Records from a data source:
:::
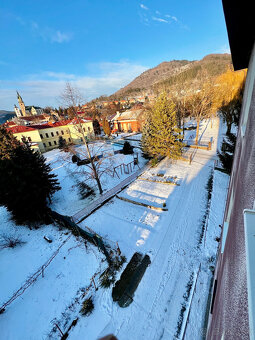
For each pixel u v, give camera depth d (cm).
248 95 282
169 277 714
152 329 575
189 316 586
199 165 1656
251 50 284
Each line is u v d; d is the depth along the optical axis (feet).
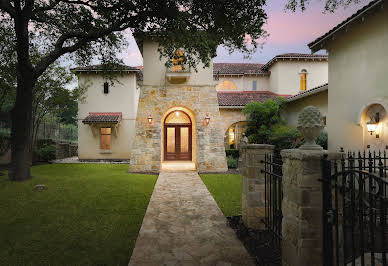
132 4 22.44
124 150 60.90
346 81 28.25
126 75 61.57
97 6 25.82
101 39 34.53
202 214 17.78
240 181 31.83
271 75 65.21
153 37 42.32
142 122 42.50
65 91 49.03
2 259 10.84
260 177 14.98
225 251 11.89
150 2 21.13
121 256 11.33
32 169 42.80
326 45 31.65
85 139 60.29
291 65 60.90
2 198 22.11
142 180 32.30
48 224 15.43
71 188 26.61
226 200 21.84
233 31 22.61
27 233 13.93
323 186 7.96
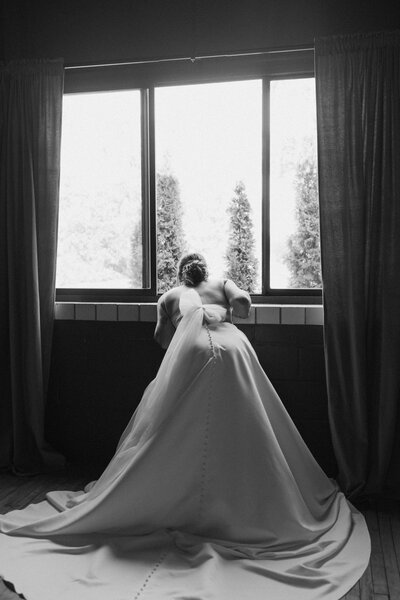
:::
**What to do**
Look through the entries above for the word "depth". Copy every line where it shows up.

**Result of this task**
For each pixel u v, give camera depth d (cm).
Each line is u v d; d is the depth along the optical axis (feet).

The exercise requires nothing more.